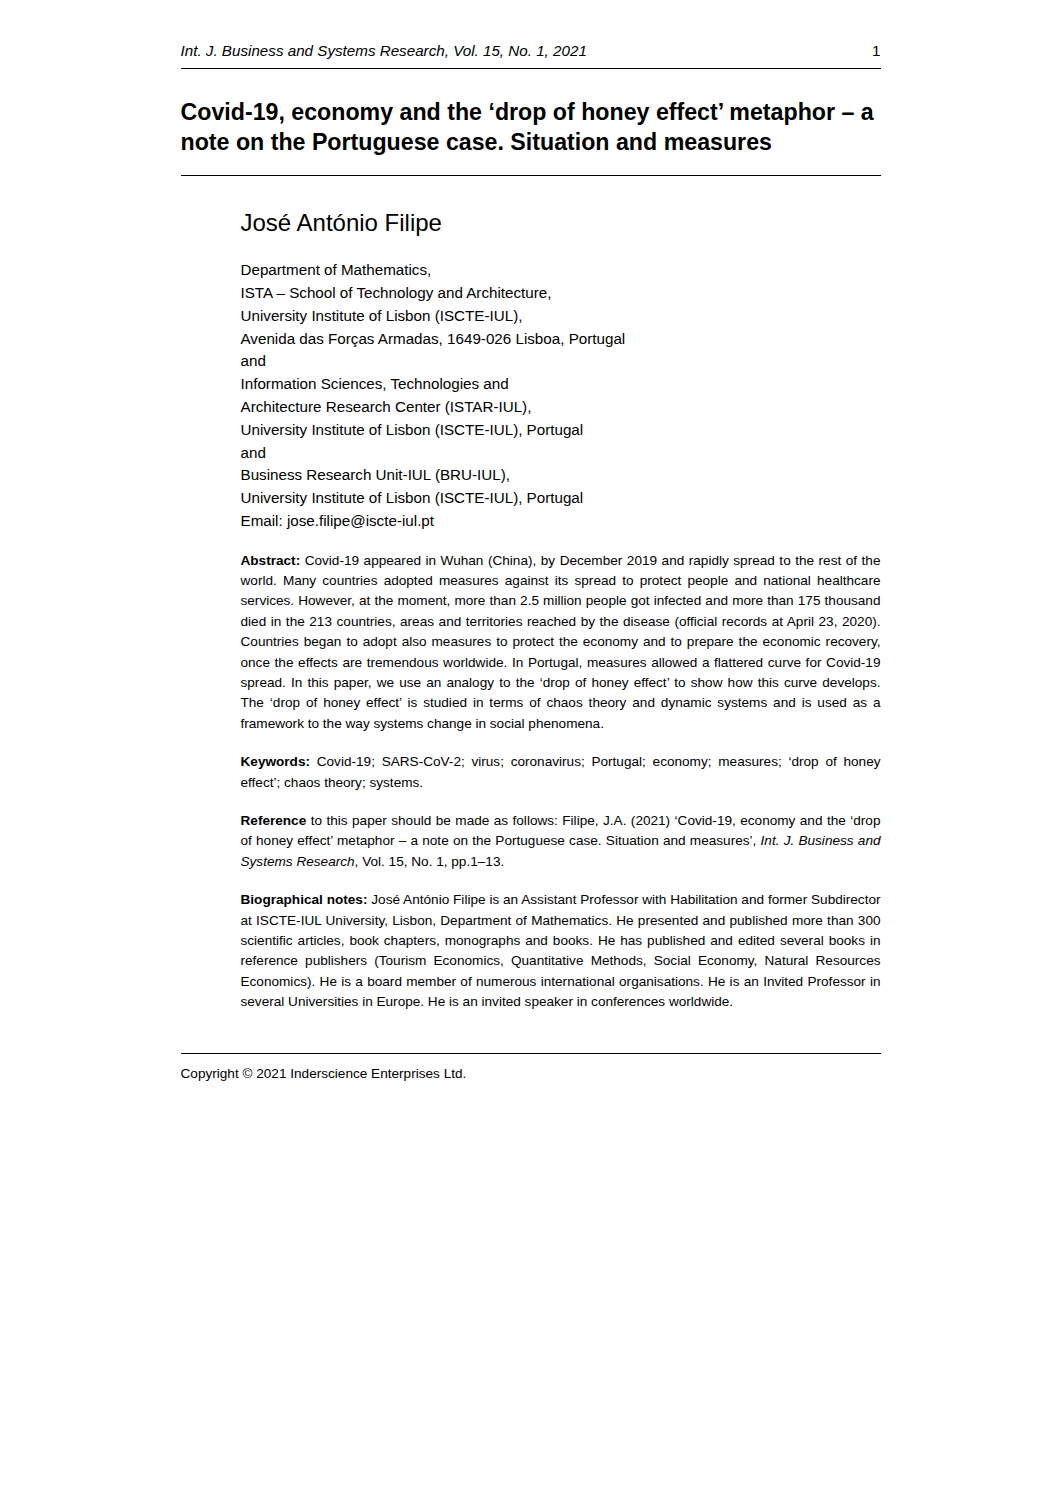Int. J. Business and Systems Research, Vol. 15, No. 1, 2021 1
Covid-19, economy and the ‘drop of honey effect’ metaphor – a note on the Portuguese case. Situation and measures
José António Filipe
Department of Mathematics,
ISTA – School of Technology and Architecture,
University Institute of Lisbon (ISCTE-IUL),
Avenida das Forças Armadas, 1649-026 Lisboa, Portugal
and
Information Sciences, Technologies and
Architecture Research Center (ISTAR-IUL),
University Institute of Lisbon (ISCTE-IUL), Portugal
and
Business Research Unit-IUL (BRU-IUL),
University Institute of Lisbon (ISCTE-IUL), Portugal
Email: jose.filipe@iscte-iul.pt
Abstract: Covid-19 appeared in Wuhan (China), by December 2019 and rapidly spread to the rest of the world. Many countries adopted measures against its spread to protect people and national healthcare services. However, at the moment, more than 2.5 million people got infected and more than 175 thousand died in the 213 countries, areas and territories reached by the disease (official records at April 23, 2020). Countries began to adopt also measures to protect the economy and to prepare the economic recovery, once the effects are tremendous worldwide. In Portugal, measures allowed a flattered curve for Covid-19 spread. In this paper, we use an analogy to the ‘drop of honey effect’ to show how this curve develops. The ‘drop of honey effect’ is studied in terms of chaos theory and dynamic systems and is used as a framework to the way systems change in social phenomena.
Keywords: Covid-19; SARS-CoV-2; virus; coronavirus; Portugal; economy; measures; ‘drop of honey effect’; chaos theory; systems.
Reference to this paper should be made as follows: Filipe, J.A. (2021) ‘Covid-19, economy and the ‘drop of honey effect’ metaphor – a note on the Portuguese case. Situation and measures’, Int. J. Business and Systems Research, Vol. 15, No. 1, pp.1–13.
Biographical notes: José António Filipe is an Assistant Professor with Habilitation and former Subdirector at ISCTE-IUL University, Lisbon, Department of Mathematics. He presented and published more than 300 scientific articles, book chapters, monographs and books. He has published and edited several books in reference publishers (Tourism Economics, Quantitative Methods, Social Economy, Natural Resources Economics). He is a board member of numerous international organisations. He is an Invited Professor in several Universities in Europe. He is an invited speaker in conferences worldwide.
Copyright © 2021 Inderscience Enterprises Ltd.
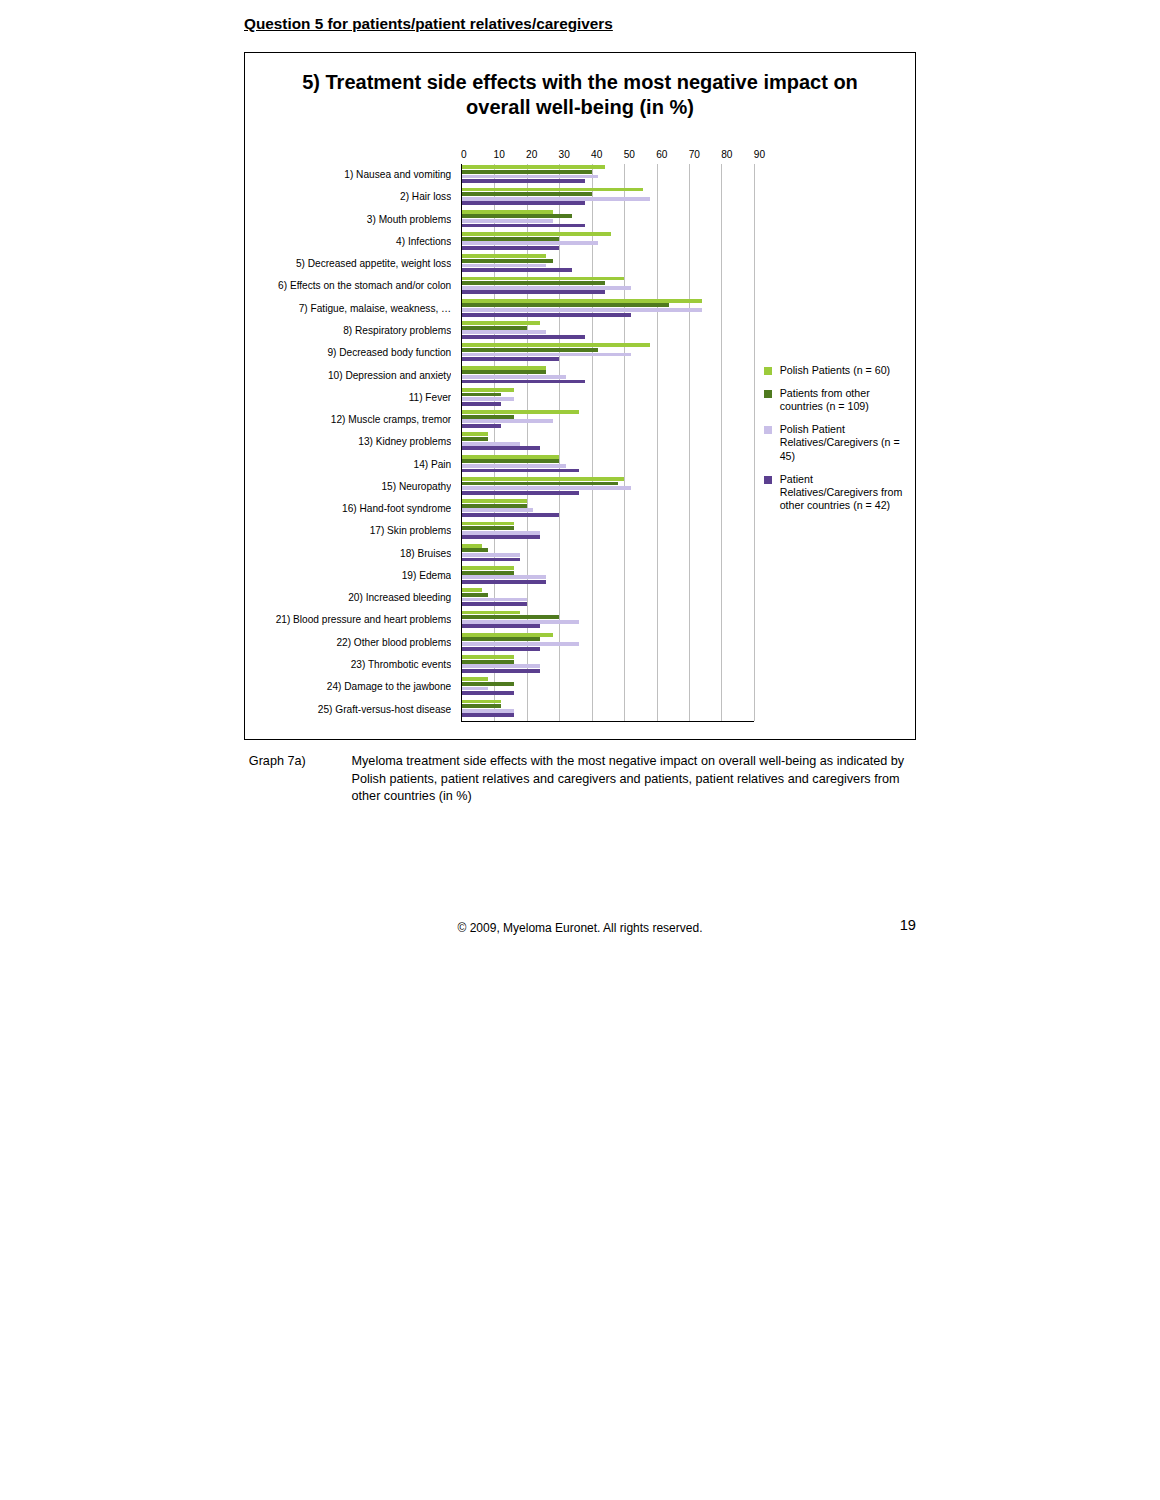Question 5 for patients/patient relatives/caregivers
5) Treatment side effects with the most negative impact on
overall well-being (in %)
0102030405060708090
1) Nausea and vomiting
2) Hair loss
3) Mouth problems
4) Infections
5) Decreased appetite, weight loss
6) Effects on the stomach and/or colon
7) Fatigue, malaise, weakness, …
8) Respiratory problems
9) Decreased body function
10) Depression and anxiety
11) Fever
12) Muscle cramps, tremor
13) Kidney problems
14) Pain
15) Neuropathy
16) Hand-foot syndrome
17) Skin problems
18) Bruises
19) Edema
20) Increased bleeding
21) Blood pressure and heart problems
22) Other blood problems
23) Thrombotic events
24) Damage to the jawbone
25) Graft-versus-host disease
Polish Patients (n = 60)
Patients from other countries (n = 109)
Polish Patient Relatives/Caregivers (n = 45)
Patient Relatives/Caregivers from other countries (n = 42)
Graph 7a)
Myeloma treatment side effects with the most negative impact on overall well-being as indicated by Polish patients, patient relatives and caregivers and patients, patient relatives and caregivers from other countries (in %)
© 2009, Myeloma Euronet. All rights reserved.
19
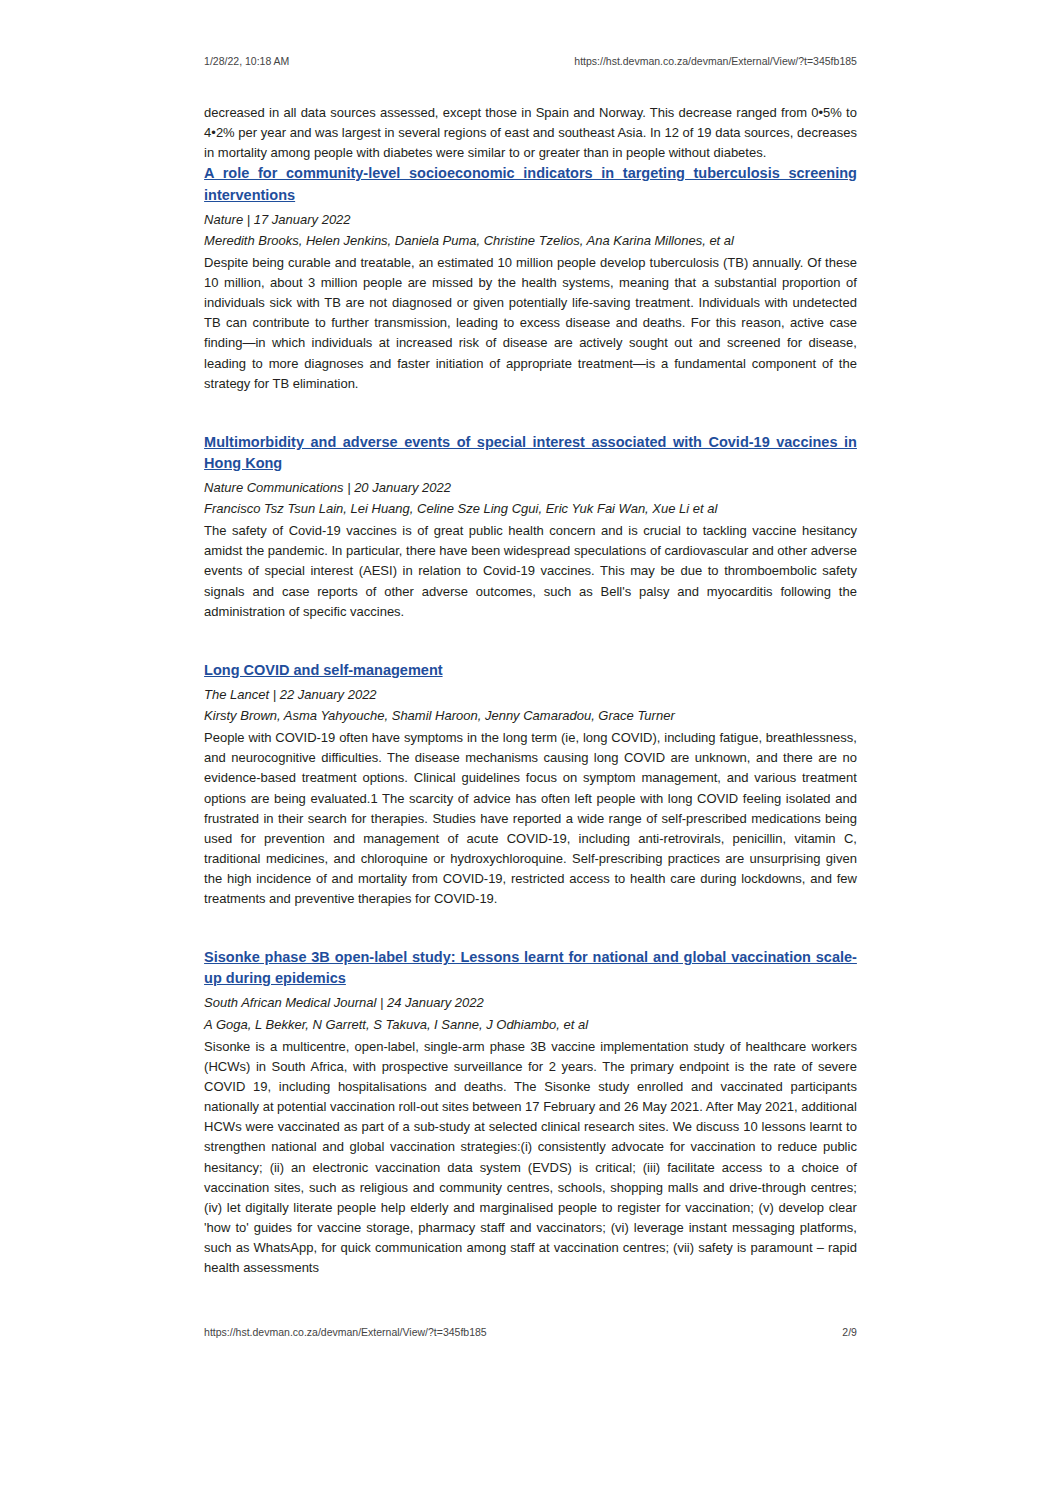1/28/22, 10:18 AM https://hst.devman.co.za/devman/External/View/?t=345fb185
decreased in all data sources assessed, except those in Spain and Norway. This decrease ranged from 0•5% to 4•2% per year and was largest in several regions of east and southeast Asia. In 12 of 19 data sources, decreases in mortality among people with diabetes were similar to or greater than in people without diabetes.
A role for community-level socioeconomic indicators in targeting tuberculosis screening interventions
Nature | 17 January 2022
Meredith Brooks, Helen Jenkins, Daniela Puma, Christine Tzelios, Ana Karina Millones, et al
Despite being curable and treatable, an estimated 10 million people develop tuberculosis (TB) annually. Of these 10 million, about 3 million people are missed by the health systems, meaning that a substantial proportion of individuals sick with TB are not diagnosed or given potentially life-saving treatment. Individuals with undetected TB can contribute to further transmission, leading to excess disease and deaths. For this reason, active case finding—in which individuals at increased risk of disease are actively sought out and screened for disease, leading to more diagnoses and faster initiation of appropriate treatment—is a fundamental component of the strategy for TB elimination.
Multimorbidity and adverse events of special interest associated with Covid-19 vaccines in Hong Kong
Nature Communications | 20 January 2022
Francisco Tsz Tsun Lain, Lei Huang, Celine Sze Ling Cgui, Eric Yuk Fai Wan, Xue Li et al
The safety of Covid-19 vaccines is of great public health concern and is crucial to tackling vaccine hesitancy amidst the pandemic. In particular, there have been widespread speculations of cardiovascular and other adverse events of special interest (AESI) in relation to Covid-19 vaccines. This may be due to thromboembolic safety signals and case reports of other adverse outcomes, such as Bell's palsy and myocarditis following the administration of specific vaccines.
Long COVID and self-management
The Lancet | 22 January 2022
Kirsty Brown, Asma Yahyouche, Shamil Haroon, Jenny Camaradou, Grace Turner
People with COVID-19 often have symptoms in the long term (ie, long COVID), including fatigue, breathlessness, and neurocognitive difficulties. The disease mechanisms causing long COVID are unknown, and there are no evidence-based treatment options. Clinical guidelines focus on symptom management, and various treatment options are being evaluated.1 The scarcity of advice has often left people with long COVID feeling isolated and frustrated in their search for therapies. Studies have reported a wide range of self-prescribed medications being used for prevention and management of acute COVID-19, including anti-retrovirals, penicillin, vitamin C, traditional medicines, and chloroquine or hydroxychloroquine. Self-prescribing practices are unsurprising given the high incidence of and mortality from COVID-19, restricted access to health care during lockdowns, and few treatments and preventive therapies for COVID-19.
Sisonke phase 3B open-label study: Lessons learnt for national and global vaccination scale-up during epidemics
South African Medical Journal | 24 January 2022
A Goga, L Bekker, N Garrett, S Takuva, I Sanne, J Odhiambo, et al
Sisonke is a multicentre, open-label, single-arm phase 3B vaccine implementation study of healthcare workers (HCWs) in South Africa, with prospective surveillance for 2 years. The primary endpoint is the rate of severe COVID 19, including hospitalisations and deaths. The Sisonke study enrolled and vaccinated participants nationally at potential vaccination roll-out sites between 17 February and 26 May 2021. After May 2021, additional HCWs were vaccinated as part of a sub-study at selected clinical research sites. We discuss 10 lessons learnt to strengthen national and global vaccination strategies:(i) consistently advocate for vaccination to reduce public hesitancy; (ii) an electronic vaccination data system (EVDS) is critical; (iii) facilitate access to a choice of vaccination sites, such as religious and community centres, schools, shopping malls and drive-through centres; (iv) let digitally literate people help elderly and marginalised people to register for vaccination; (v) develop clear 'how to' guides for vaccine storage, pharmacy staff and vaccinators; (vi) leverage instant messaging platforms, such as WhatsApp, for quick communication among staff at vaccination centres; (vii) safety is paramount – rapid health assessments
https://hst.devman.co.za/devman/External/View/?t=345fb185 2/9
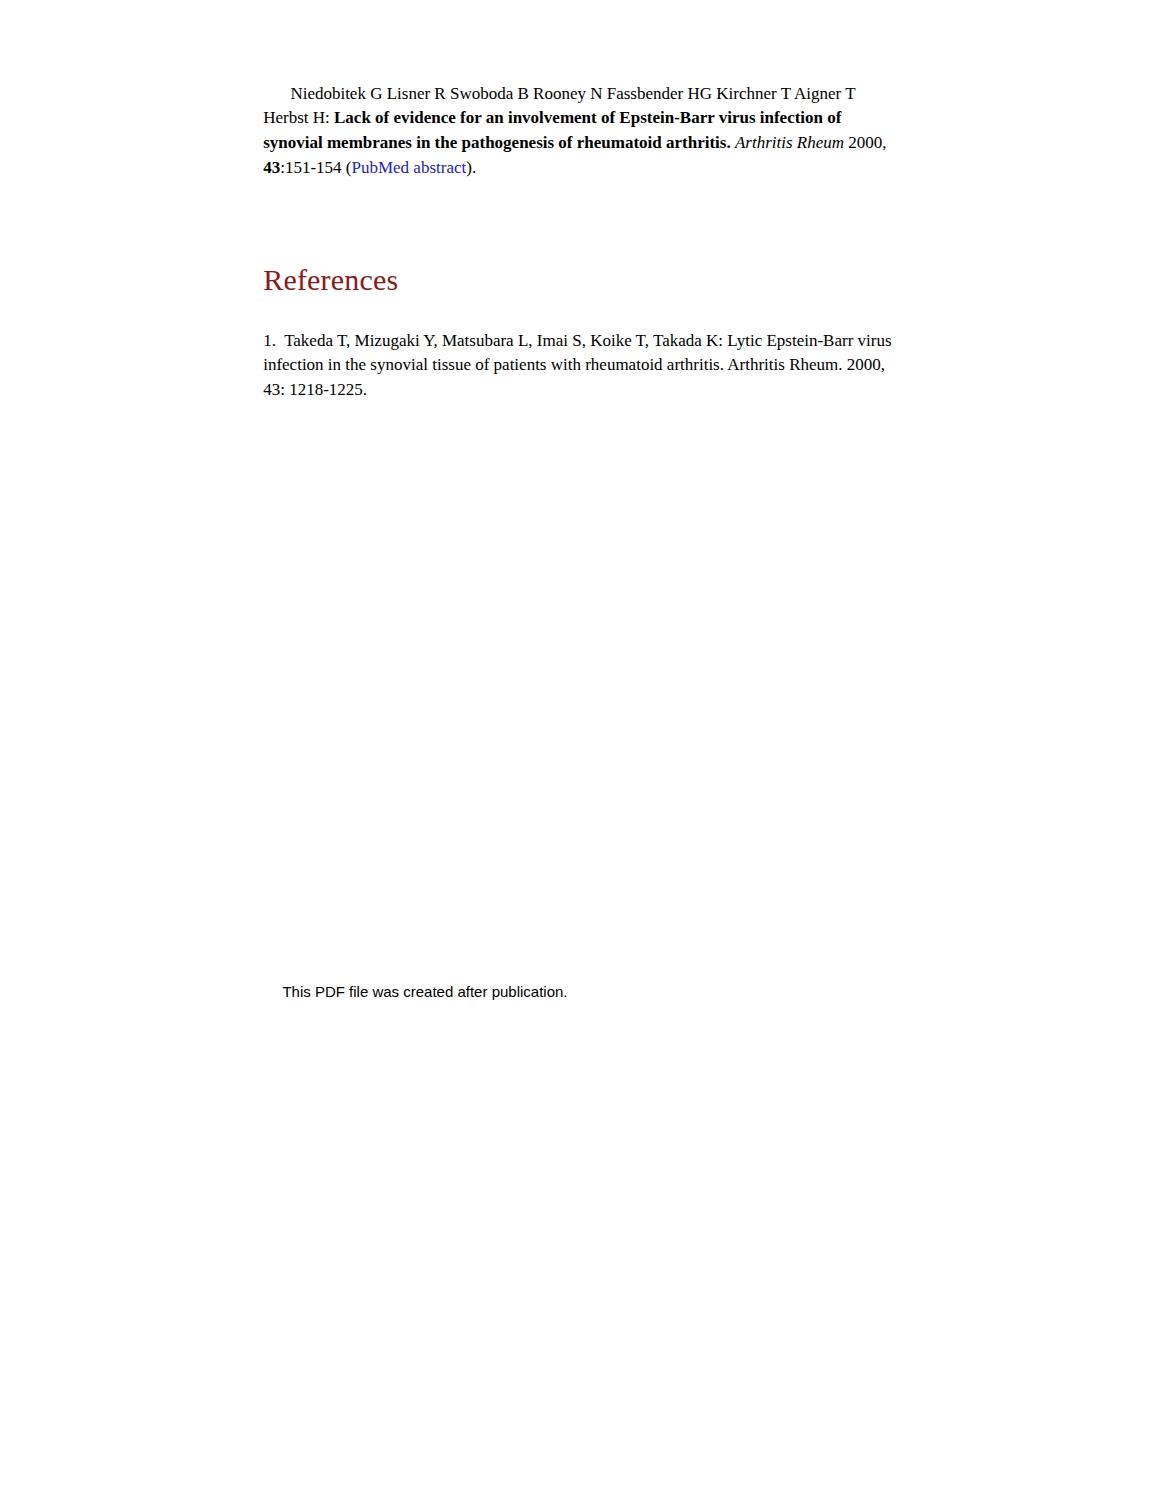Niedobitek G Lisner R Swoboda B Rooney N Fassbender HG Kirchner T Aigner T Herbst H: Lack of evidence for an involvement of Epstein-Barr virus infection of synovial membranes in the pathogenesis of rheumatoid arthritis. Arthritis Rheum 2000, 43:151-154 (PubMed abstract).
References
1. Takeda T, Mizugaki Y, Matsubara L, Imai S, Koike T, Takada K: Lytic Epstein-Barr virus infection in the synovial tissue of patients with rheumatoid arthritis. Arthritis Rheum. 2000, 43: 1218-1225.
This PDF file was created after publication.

§ Action item:
Copy, exactly and only, the lines above that begin with the one containing "2) Hair loss" and finish with the one containing "13) Kidney problems".

§ Answer to this problem:
2) Hair loss
3) Mouth problems
4) Infections
5) Decreased appetite, weight loss
6) Effects on the stomach and/or colon
7) Fatigue, malaise, weakness, …
8) Respiratory problems
9) Decreased body function
10) Depression and anxiety
11) Fever
12) Muscle cramps, tremor
13) Kidney problems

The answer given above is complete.